Recently, a London Ontario man named Roger Foley, released the recordings of conversations that he had with two staff members of a London hospital. Throughout these recordings you can hear the staff members repeatedly promoting the now legal “treatment option” of medically assisted death to Foley, despite his desire to live. 

Foley, who has spent over two years in a London hospital, wants the ability to access self-directed healthcare in order to better deal with the degenerative neurological disability that he lives with.However, he has been unable to access that option to this point. As a result, Foley is stuck in the hospital and is extremely frustrated with the fact that a fully competent person like himself, can not seem to self-direct his own care in order to meet his needs. 
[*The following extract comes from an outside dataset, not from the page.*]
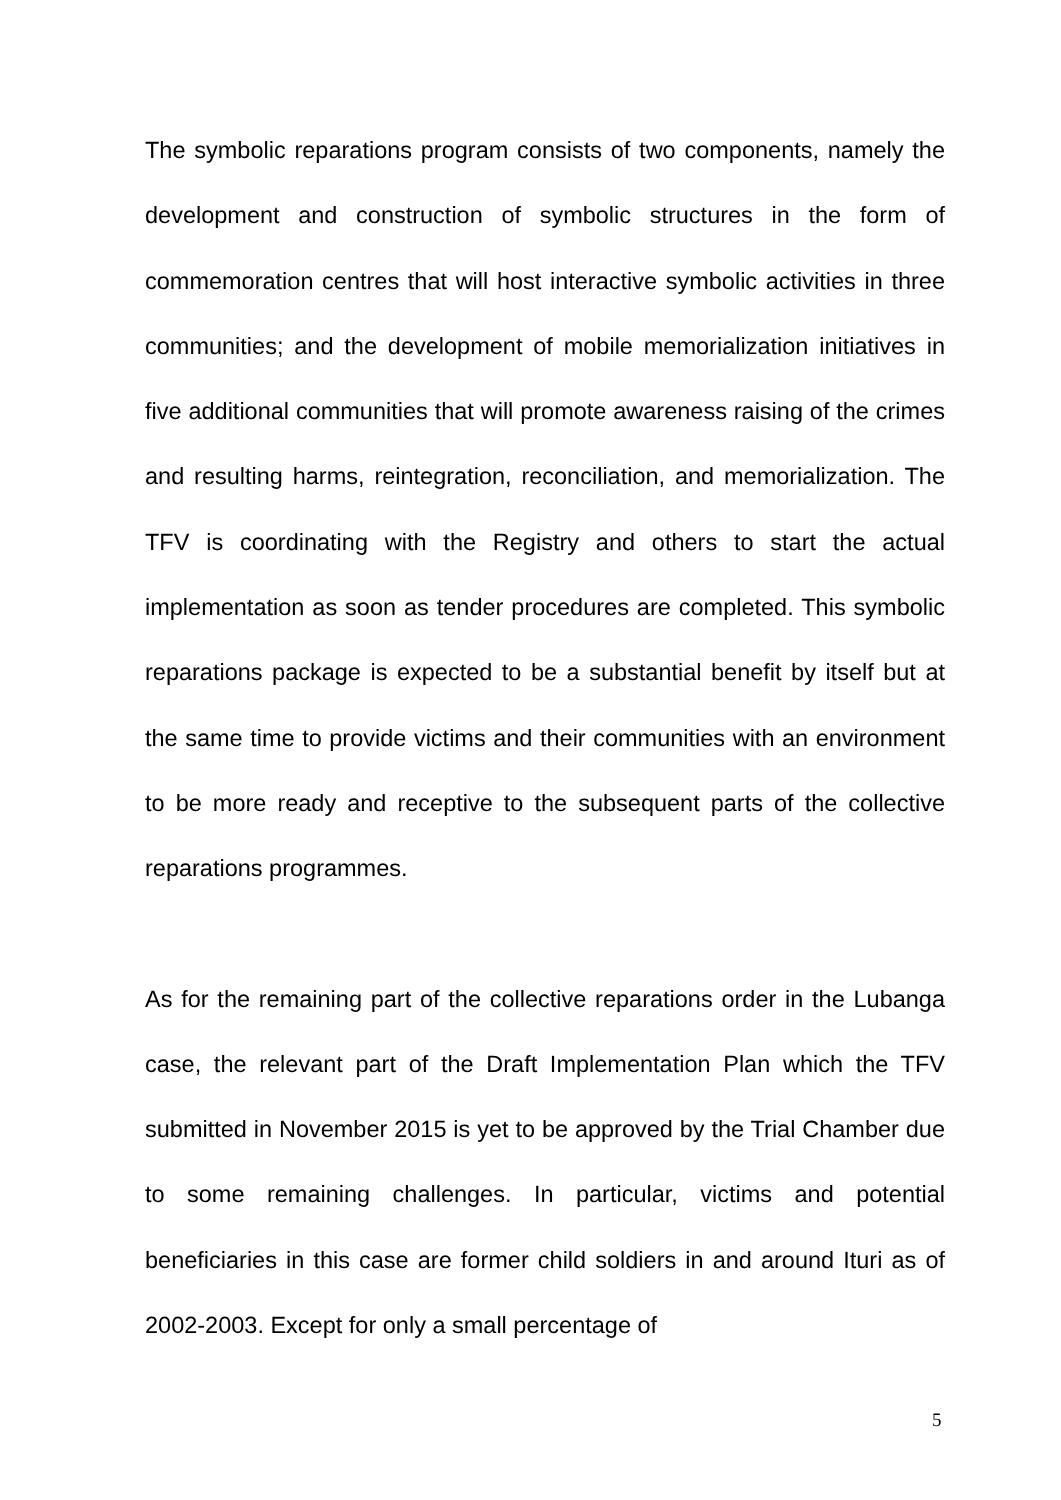The symbolic reparations program consists of two components, namely the development and construction of symbolic structures in the form of commemoration centres that will host interactive symbolic activities in three communities; and the development of mobile memorialization initiatives in five additional communities that will promote awareness raising of the crimes and resulting harms, reintegration, reconciliation, and memorialization. The TFV is coordinating with the Registry and others to start the actual implementation as soon as tender procedures are completed. This symbolic reparations package is expected to be a substantial benefit by itself but at the same time to provide victims and their communities with an environment to be more ready and receptive to the subsequent parts of the collective reparations programmes.
As for the remaining part of the collective reparations order in the Lubanga case, the relevant part of the Draft Implementation Plan which the TFV submitted in November 2015 is yet to be approved by the Trial Chamber due to some remaining challenges. In particular, victims and potential beneficiaries in this case are former child soldiers in and around Ituri as of 2002-2003. Except for only a small percentage of
5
In one of the recorded conversations, Foley is asked by a hospital staff member if he is thinking about committing suicide. The man then encourages him to access medically assisted death if he wants it, instead of possibly committing suicide. This is something that is very troubling to me because of both: the increased rate of suicide in our society and our recognition as a society surrounding the subject of mental health.  To somehow offer the treatment option of medically assisted death to a person as an alternative to suicide is mind-boggling. Even though the end points of unassisted and assisted suicide are both the same, the difference between them is that you have a medical professional, who is supposed to be involved in healing, involved in the destruction of a life. 

Besides the issues already discussed, another problem that Roger is facing is the fact that he will be billed $1800 per day if he decides to stay in the hospital instead of accessing the state-provided home care that has failed to meet his needs in the past.
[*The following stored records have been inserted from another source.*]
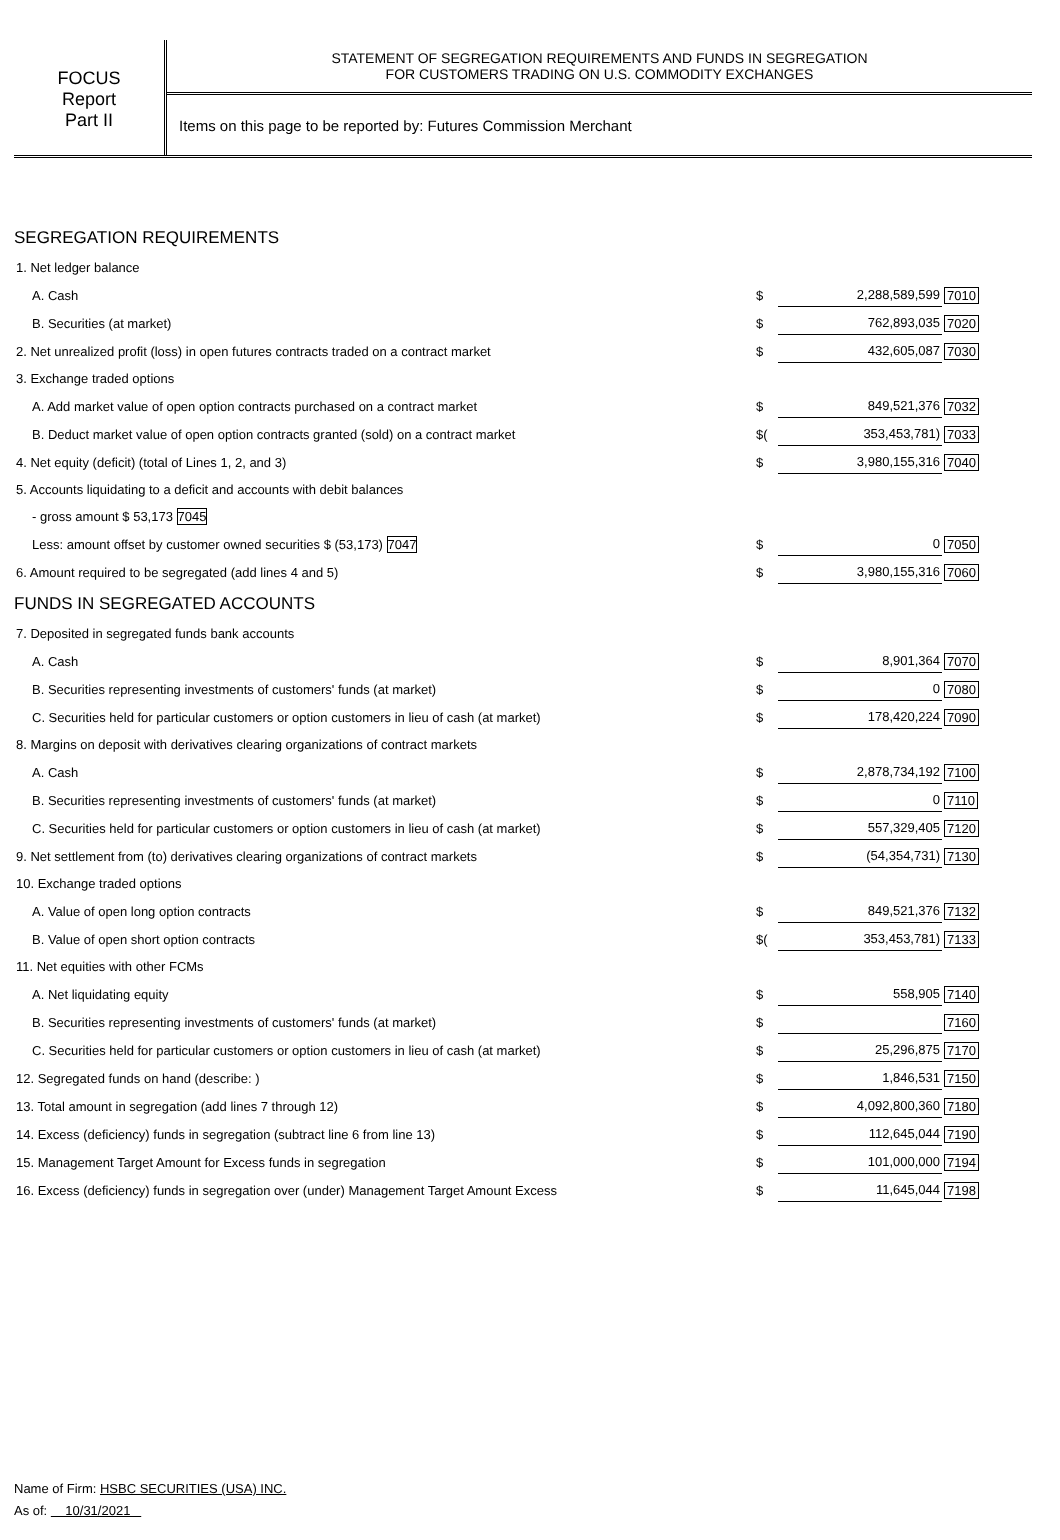FOCUS
Report
Part II
STATEMENT OF SEGREGATION REQUIREMENTS AND FUNDS IN SEGREGATION
FOR CUSTOMERS TRADING ON U.S. COMMODITY EXCHANGES
Items on this page to be reported by: Futures Commission Merchant
SEGREGATION REQUIREMENTS
| 1. Net ledger balance | | | |
| A. Cash | $ | 2,288,589,599 | 7010 |
| B. Securities (at market) | $ | 762,893,035 | 7020 |
| 2. Net unrealized profit (loss) in open futures contracts traded on a contract market | $ | 432,605,087 | 7030 |
| 3. Exchange traded options | | | |
| A. Add market value of open option contracts purchased on a contract market | $ | 849,521,376 | 7032 |
| B. Deduct market value of open option contracts granted (sold) on a contract market | $( | 353,453,781) | 7033 |
| 4. Net equity (deficit) (total of Lines 1, 2, and 3) | $ | 3,980,155,316 | 7040 |
| 5. Accounts liquidating to a deficit and accounts with debit balances | | | |
| - gross amount $ 53,173 7045 | | | |
| Less: amount offset by customer owned securities $ (53,173) 7047 | $ | 0 | 7050 |
| 6. Amount required to be segregated (add lines 4 and 5) | $ | 3,980,155,316 | 7060 |
FUNDS IN SEGREGATED ACCOUNTS
| 7. Deposited in segregated funds bank accounts | | | |
| A. Cash | $ | 8,901,364 | 7070 |
| B. Securities representing investments of customers' funds (at market) | $ | 0 | 7080 |
| C. Securities held for particular customers or option customers in lieu of cash (at market) | $ | 178,420,224 | 7090 |
| 8. Margins on deposit with derivatives clearing organizations of contract markets | | | |
| A. Cash | $ | 2,878,734,192 | 7100 |
| B. Securities representing investments of customers' funds (at market) | $ | 0 | 7110 |
| C. Securities held for particular customers or option customers in lieu of cash (at market) | $ | 557,329,405 | 7120 |
| 9. Net settlement from (to) derivatives clearing organizations of contract markets | $ | (54,354,731) | 7130 |
| 10. Exchange traded options | | | |
| A. Value of open long option contracts | $ | 849,521,376 | 7132 |
| B. Value of open short option contracts | $( | 353,453,781) | 7133 |
| 11. Net equities with other FCMs | | | |
| A. Net liquidating equity | $ | 558,905 | 7140 |
| B. Securities representing investments of customers' funds (at market) | $ | | 7160 |
| C. Securities held for particular customers or option customers in lieu of cash (at market) | $ | 25,296,875 | 7170 |
| 12. Segregated funds on hand (describe: ) | $ | 1,846,531 | 7150 |
| 13. Total amount in segregation (add lines 7 through 12) | $ | 4,092,800,360 | 7180 |
| 14. Excess (deficiency) funds in segregation (subtract line 6 from line 13) | $ | 112,645,044 | 7190 |
| 15. Management Target Amount for Excess funds in segregation | $ | 101,000,000 | 7194 |
| 16. Excess (deficiency) funds in segregation over (under) Management Target Amount Excess | $ | 11,645,044 | 7198 |
Name of Firm: HSBC SECURITIES (USA) INC.
As of: 10/31/2021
It is clear that both the financial aspect of the situation and the fact that Roger is being counselled to access assisted suicide are putting external pressure on him to possibly commit his death with the aid of a doctor., it is important to point out that Bill C 14, states that any request for assisted death must not be made under external pressure. 

Roger’s story is simply a manifestation of a culture that does not view human life as sacred and instead deduces a person's value based on an ability and economic algorithm. The question that I leave for you is this: in a society that speaks about the principles of diversity and equality more than a broken record, how do we reconcile the fact that we measure human value based on ability and economic factors instead of the fact that we are human?